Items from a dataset
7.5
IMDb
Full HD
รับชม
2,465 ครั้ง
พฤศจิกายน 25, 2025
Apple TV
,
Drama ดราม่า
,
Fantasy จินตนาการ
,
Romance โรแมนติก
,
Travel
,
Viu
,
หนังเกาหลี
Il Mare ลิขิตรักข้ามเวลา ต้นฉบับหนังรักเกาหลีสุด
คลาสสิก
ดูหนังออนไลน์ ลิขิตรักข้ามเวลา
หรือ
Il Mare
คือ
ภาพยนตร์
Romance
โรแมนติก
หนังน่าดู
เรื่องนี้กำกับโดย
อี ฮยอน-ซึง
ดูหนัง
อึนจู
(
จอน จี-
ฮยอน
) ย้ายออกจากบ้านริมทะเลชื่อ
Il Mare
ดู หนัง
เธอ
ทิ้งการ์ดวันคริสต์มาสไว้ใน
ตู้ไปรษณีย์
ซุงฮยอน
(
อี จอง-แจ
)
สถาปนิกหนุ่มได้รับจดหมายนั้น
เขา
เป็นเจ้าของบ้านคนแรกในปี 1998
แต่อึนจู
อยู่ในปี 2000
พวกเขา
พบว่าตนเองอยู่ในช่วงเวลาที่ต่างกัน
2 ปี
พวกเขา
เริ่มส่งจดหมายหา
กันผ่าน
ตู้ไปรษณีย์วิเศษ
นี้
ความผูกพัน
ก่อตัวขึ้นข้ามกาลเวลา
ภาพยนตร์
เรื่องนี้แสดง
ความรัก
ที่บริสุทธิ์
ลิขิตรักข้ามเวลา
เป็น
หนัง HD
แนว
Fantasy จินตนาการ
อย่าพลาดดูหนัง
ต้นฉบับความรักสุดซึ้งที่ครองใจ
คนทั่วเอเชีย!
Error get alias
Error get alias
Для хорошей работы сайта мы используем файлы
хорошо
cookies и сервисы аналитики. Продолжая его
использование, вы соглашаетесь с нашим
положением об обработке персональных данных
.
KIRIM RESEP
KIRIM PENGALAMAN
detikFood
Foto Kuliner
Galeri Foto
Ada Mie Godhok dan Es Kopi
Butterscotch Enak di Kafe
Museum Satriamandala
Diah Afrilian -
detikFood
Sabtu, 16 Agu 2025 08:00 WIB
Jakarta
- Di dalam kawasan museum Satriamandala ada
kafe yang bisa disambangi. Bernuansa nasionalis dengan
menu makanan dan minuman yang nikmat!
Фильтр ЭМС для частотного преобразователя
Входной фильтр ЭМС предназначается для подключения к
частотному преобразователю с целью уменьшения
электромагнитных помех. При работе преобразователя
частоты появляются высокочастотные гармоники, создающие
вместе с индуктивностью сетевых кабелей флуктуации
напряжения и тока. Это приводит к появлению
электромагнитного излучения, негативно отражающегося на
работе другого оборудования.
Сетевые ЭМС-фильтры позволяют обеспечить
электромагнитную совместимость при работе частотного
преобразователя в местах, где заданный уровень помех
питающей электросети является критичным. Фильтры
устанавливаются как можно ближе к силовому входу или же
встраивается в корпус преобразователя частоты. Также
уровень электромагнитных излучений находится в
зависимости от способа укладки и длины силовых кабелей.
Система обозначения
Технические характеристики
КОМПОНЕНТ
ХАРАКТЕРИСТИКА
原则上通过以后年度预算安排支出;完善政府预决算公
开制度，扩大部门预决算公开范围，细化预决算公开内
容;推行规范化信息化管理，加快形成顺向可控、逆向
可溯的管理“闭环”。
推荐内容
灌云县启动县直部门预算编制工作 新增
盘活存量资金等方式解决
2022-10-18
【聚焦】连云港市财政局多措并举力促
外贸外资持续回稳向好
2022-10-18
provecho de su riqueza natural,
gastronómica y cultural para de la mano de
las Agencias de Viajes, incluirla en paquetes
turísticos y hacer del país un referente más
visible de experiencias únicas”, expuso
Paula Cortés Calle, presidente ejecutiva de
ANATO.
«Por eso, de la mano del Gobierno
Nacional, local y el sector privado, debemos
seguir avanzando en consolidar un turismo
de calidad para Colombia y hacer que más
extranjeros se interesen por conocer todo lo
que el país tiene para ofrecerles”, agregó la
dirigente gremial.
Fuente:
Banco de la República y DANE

**Exercise requirements**
If a line of the data contains "yang", copy it out.

**Reply**
kafe yang bisa disambangi. Bernuansa nasionalis dengan
menu makanan dan minuman yang nikmat!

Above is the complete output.